I do carry a set of paper charts and a hand-bearing compass onboard for use as a backup to my backup GPS, but I urge Doryman, for his own safety, to use his GPS more often.

doryman said...

Yes, the GPS is a useful tool, though in this case AIS might have been more the ticket. I wasn't so much worried about where I was or even where land might be found but where was that huge ship?!
I crossed the Strait of Juan de Fuca on a boat with AIS once and it took a huge burden from navigational anxiety to know where those big guys are and how fast they are traveling in a fog.

Once or twice in the last few years I have confused an isthmus for an island or a bay for a channel and used the GPS to sort myself out but rarely do my navigational skills let me down.

In this case (or if you are caught out in the dark) taking a good look around to establish a mental picture of landmarks and distances, then taking a compass bearing (or maybe two) will provide you with a lot of information. It's really quite easy once you've trained yourself.

I find that the mental exercise of keeping track of deviations in my course by visual, auditory and other sensory methods is essential in inland waters. I've learned a lot about my place in the universe this way and am not keen on giving it up to a gadget that can't tell me which way north is unless I point it northward.
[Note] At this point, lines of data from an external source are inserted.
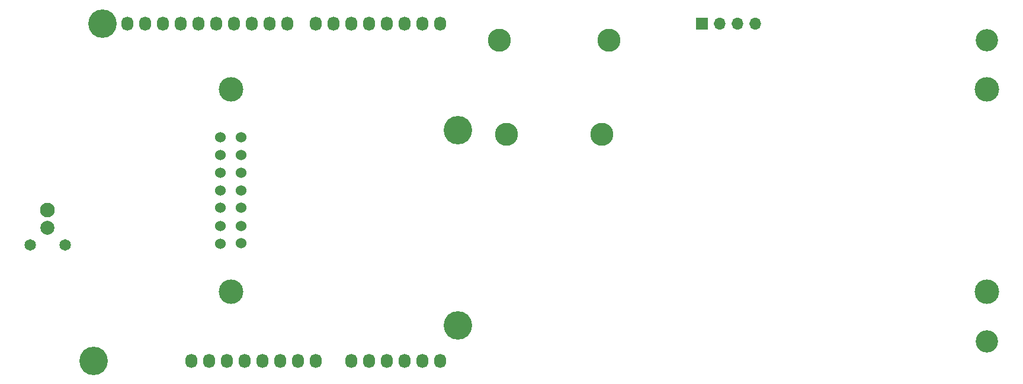
<source format=gbs>
G04 #@! TF.GenerationSoftware,KiCad,Pcbnew,(6.0.6)*
G04 #@! TF.CreationDate,2022-07-18T13:46:11+09:00*
G04 #@! TF.ProjectId,mt_reflowcnt,6d745f72-6566-46c6-9f77-636e742e6b69,rev?*
G04 #@! TF.SameCoordinates,Original*
G04 #@! TF.FileFunction,Soldermask,Bot*
G04 #@! TF.FilePolarity,Negative*
%FSLAX46Y46*%
G04 Gerber Fmt 4.6, Leading zero omitted, Abs format (unit mm)*
G04 Created by KiCad (PCBNEW (6.0.6)) date 2022-07-18 13:46:11*
%MOMM*%
%LPD*%
G01*
G04 APERTURE LIST*
%ADD10C,3.200000*%
%ADD11R,1.700000X1.700000*%
%ADD12O,1.700000X1.700000*%
%ADD13C,1.650000*%
%ADD14C,2.100000*%
%ADD15C,2.000000*%
%ADD16C,3.294000*%
%ADD17C,1.524000*%
%ADD18C,3.500000*%
%ADD19O,1.727200X2.032000*%
%ADD20C,4.064000*%
G04 APERTURE END LIST*
D10*
G04 #@! TO.C,H2*
X252603000Y-121031000D03*
G04 #@! TD*
G04 #@! TO.C,H1*
X252603000Y-77978000D03*
G04 #@! TD*
D11*
G04 #@! TO.C,J1*
X211846000Y-75565000D03*
D12*
X214386000Y-75565000D03*
X216926000Y-75565000D03*
X219466000Y-75565000D03*
G04 #@! TD*
D13*
G04 #@! TO.C,R2*
X115864000Y-107275000D03*
X120864000Y-107275000D03*
D14*
X118364000Y-102275000D03*
D15*
X118364000Y-104775000D03*
G04 #@! TD*
D16*
G04 #@! TO.C,J2*
X198604000Y-77959000D03*
X182904000Y-77959000D03*
X197604000Y-91459000D03*
X183904000Y-91459000D03*
G04 #@! TD*
D17*
G04 #@! TO.C,U1*
X143080000Y-91849000D03*
X145980000Y-91849000D03*
X143080000Y-94389000D03*
X145980000Y-94389000D03*
X143080000Y-96929000D03*
X145980000Y-96929000D03*
X143080000Y-99469000D03*
X145980000Y-99459000D03*
X143080000Y-101919000D03*
X145980000Y-101939000D03*
X143080000Y-104549000D03*
X145980000Y-104549000D03*
X143080000Y-107089000D03*
X145980000Y-107049000D03*
D18*
X252580000Y-113969000D03*
X252580000Y-84969000D03*
X144580000Y-113969000D03*
X144580000Y-84969000D03*
G04 #@! TD*
D19*
G04 #@! TO.C,P1*
X138938000Y-123825000D03*
X141478000Y-123825000D03*
X144018000Y-123825000D03*
X146558000Y-123825000D03*
X149098000Y-123825000D03*
X151638000Y-123825000D03*
X154178000Y-123825000D03*
X156718000Y-123825000D03*
G04 #@! TD*
G04 #@! TO.C,P2*
X161798000Y-123825000D03*
X164338000Y-123825000D03*
X166878000Y-123825000D03*
X169418000Y-123825000D03*
X171958000Y-123825000D03*
X174498000Y-123825000D03*
G04 #@! TD*
G04 #@! TO.C,P3*
X129794000Y-75565000D03*
X132334000Y-75565000D03*
X134874000Y-75565000D03*
X137414000Y-75565000D03*
X139954000Y-75565000D03*
X142494000Y-75565000D03*
X145034000Y-75565000D03*
X147574000Y-75565000D03*
X150114000Y-75565000D03*
X152654000Y-75565000D03*
G04 #@! TD*
G04 #@! TO.C,P4*
X156718000Y-75565000D03*
X159258000Y-75565000D03*
X161798000Y-75565000D03*
X164338000Y-75565000D03*
X166878000Y-75565000D03*
X169418000Y-75565000D03*
X171958000Y-75565000D03*
X174498000Y-75565000D03*
G04 #@! TD*
D20*
G04 #@! TO.C,P5*
X124968000Y-123825000D03*
G04 #@! TD*
G04 #@! TO.C,P6*
X177038000Y-118745000D03*
G04 #@! TD*
G04 #@! TO.C,P7*
X126238000Y-75565000D03*
G04 #@! TD*
G04 #@! TO.C,P8*
X177038000Y-90805000D03*
G04 #@! TD*
M02*

</source>
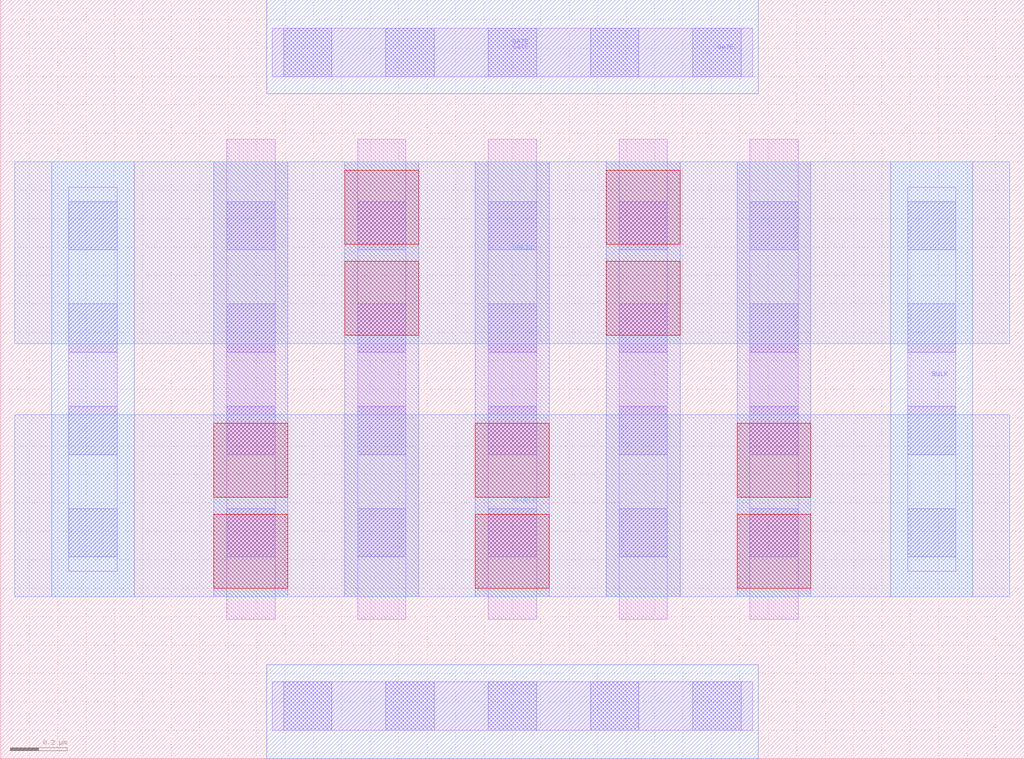
<source format=lef>
# Copyright 2020 The SkyWater PDK Authors
#
# Licensed under the Apache License, Version 2.0 (the "License");
# you may not use this file except in compliance with the License.
# You may obtain a copy of the License at
#
#     https://www.apache.org/licenses/LICENSE-2.0
#
# Unless required by applicable law or agreed to in writing, software
# distributed under the License is distributed on an "AS IS" BASIS,
# WITHOUT WARRANTIES OR CONDITIONS OF ANY KIND, either express or implied.
# See the License for the specific language governing permissions and
# limitations under the License.
#
# SPDX-License-Identifier: Apache-2.0

VERSION 5.7 ;
  NOWIREEXTENSIONATPIN ON ;
  DIVIDERCHAR "/" ;
  BUSBITCHARS "[]" ;
MACRO sky130_fd_pr__rf_pfet_01v8_aM04W1p65L0p18
  CLASS BLOCK ;
  FOREIGN sky130_fd_pr__rf_pfet_01v8_aM04W1p65L0p18 ;
  ORIGIN  0.000000  0.000000 ;
  SIZE  3.600000 BY  2.670000 ;
  PIN BULK
    ANTENNADIFFAREA  0.957000 ;
    PORT
      LAYER met1 ;
        RECT 0.180000 0.570000 0.470000 2.100000 ;
        RECT 3.130000 0.570000 3.420000 2.100000 ;
    END
  END BULK
  PIN DRAIN
    ANTENNADIFFAREA  0.924000 ;
    PORT
      LAYER met2 ;
        RECT 0.050000 1.460000 3.550000 2.100000 ;
    END
  END DRAIN
  PIN GATE
    ANTENNAGATEAREA  1.188000 ;
    PORT
      LAYER li1 ;
        RECT 0.955000 0.100000 2.645000 0.270000 ;
        RECT 0.955000 2.400000 2.645000 2.570000 ;
      LAYER mcon ;
        RECT 0.995000 0.100000 1.165000 0.270000 ;
        RECT 0.995000 2.400000 1.165000 2.570000 ;
        RECT 1.355000 0.100000 1.525000 0.270000 ;
        RECT 1.355000 2.400000 1.525000 2.570000 ;
        RECT 1.715000 0.100000 1.885000 0.270000 ;
        RECT 1.715000 2.400000 1.885000 2.570000 ;
        RECT 2.075000 0.100000 2.245000 0.270000 ;
        RECT 2.075000 2.400000 2.245000 2.570000 ;
        RECT 2.435000 0.100000 2.605000 0.270000 ;
        RECT 2.435000 2.400000 2.605000 2.570000 ;
    END
    PORT
      LAYER met1 ;
        RECT 0.935000 0.000000 2.665000 0.330000 ;
        RECT 0.935000 2.340000 2.665000 2.670000 ;
    END
  END GATE
  PIN SOURCE
    ANTENNADIFFAREA  1.386000 ;
    PORT
      LAYER met2 ;
        RECT 0.050000 0.570000 3.550000 1.210000 ;
    END
  END SOURCE
  OBS
    LAYER li1 ;
      RECT 0.240000 0.660000 0.410000 2.010000 ;
      RECT 0.795000 0.490000 0.965000 2.180000 ;
      RECT 1.255000 0.490000 1.425000 2.180000 ;
      RECT 1.715000 0.490000 1.885000 2.180000 ;
      RECT 2.175000 0.490000 2.345000 2.180000 ;
      RECT 2.635000 0.490000 2.805000 2.180000 ;
      RECT 3.190000 0.660000 3.360000 2.010000 ;
    LAYER mcon ;
      RECT 0.240000 0.710000 0.410000 0.880000 ;
      RECT 0.240000 1.070000 0.410000 1.240000 ;
      RECT 0.240000 1.430000 0.410000 1.600000 ;
      RECT 0.240000 1.790000 0.410000 1.960000 ;
      RECT 0.795000 0.710000 0.965000 0.880000 ;
      RECT 0.795000 1.070000 0.965000 1.240000 ;
      RECT 0.795000 1.430000 0.965000 1.600000 ;
      RECT 0.795000 1.790000 0.965000 1.960000 ;
      RECT 1.255000 0.710000 1.425000 0.880000 ;
      RECT 1.255000 1.070000 1.425000 1.240000 ;
      RECT 1.255000 1.430000 1.425000 1.600000 ;
      RECT 1.255000 1.790000 1.425000 1.960000 ;
      RECT 1.715000 0.710000 1.885000 0.880000 ;
      RECT 1.715000 1.070000 1.885000 1.240000 ;
      RECT 1.715000 1.430000 1.885000 1.600000 ;
      RECT 1.715000 1.790000 1.885000 1.960000 ;
      RECT 2.175000 0.710000 2.345000 0.880000 ;
      RECT 2.175000 1.070000 2.345000 1.240000 ;
      RECT 2.175000 1.430000 2.345000 1.600000 ;
      RECT 2.175000 1.790000 2.345000 1.960000 ;
      RECT 2.635000 0.710000 2.805000 0.880000 ;
      RECT 2.635000 1.070000 2.805000 1.240000 ;
      RECT 2.635000 1.430000 2.805000 1.600000 ;
      RECT 2.635000 1.790000 2.805000 1.960000 ;
      RECT 3.190000 0.710000 3.360000 0.880000 ;
      RECT 3.190000 1.070000 3.360000 1.240000 ;
      RECT 3.190000 1.430000 3.360000 1.600000 ;
      RECT 3.190000 1.790000 3.360000 1.960000 ;
    LAYER met1 ;
      RECT 0.750000 0.570000 1.010000 2.100000 ;
      RECT 1.210000 0.570000 1.470000 2.100000 ;
      RECT 1.670000 0.570000 1.930000 2.100000 ;
      RECT 2.130000 0.570000 2.390000 2.100000 ;
      RECT 2.590000 0.570000 2.850000 2.100000 ;
    LAYER via ;
      RECT 0.750000 0.600000 1.010000 0.860000 ;
      RECT 0.750000 0.920000 1.010000 1.180000 ;
      RECT 1.210000 1.490000 1.470000 1.750000 ;
      RECT 1.210000 1.810000 1.470000 2.070000 ;
      RECT 1.670000 0.600000 1.930000 0.860000 ;
      RECT 1.670000 0.920000 1.930000 1.180000 ;
      RECT 2.130000 1.490000 2.390000 1.750000 ;
      RECT 2.130000 1.810000 2.390000 2.070000 ;
      RECT 2.590000 0.600000 2.850000 0.860000 ;
      RECT 2.590000 0.920000 2.850000 1.180000 ;
  END
END sky130_fd_pr__rf_pfet_01v8_aM04W1p65L0p18
END LIBRARY

</source>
Joel, I hope you will forgive me - it's just the opposite on my ship. The charts and compass are my guide and the GPS spends most of it's time in a dry bag. Very few batteries required.

Bursledon Blogger said...

I'm with you Michael the GPS is great in that it provides an accurate and immediate position fix - but it's the translation of that position onto a chart that creates for me at least, the real understanding of my position, surroundings (no matter how distant). I know people who go from here to there following the chart plotter but I like to feel much more engaged in the route. In similar circumstances to Michael some years ago we had a rough idea of where we were as the fog came down suddenly, just as we were leaving the river mouth, we spent a heart stopping time sailing in the shallows to avoid the ferries but having no idea where we were, other than it being too shallow for the big boats to get us.

Joel Bergen said...

I understand your points, and agree with them. Have you looked at Garmin's Bluechart though? I've compared what Bluechart shows me on my GPS screen with my paper charts and the Bluechart charts are actually more detailed than my paper charts (although I admit my paper ones are quite old now). No doubt you guys are much better at it than I, but I never feel exactly sure where I am on my paper charts, and I hit a rock once near Jones Is using them because of that. I appreciate the Zen of using them, but I'm also glad to worry less about your safety, my friend, knowing you also have a GPS safely tucked away in case you really do need it.

doryman said...

When Kees Prins was here and we sailed in Yaquina Bay, he used a new GPS with Bluechart. It was amazing for showing detail, which I could readily confirm from experience. Even the best intuition could not provide a safer platform. Max and I come from a background of bigger boats where the rule is to stay in water many times deeper than your draft. I'm still cautious about entering shoals colored in blue on the chart (10 fathoms, which is more than enough). Of course, on a bigger boat there would be radar, a depth sounder and a Loran too.

Still, it's what you're comfortable with. In this age I would be very foolish to advocate against GPS technology. When I was first introduced to it, there was a scrambled deviation built in by the government and your position was dubious. Now it would be my intuition and best guess that would probably be in error, as we see from this experience.

There is a big difference between having tools that can measure the width of a hair and having none at all. The point of this story is how an experienced mariner can make a potentially fatal error by being too cavalier about preparation. I think the GPS that I have used are not appropriate to use for navigation and a newer, more detailed unit might be on the wish list. But I'll have to draw the line there. One battery sucking gizmo is enough.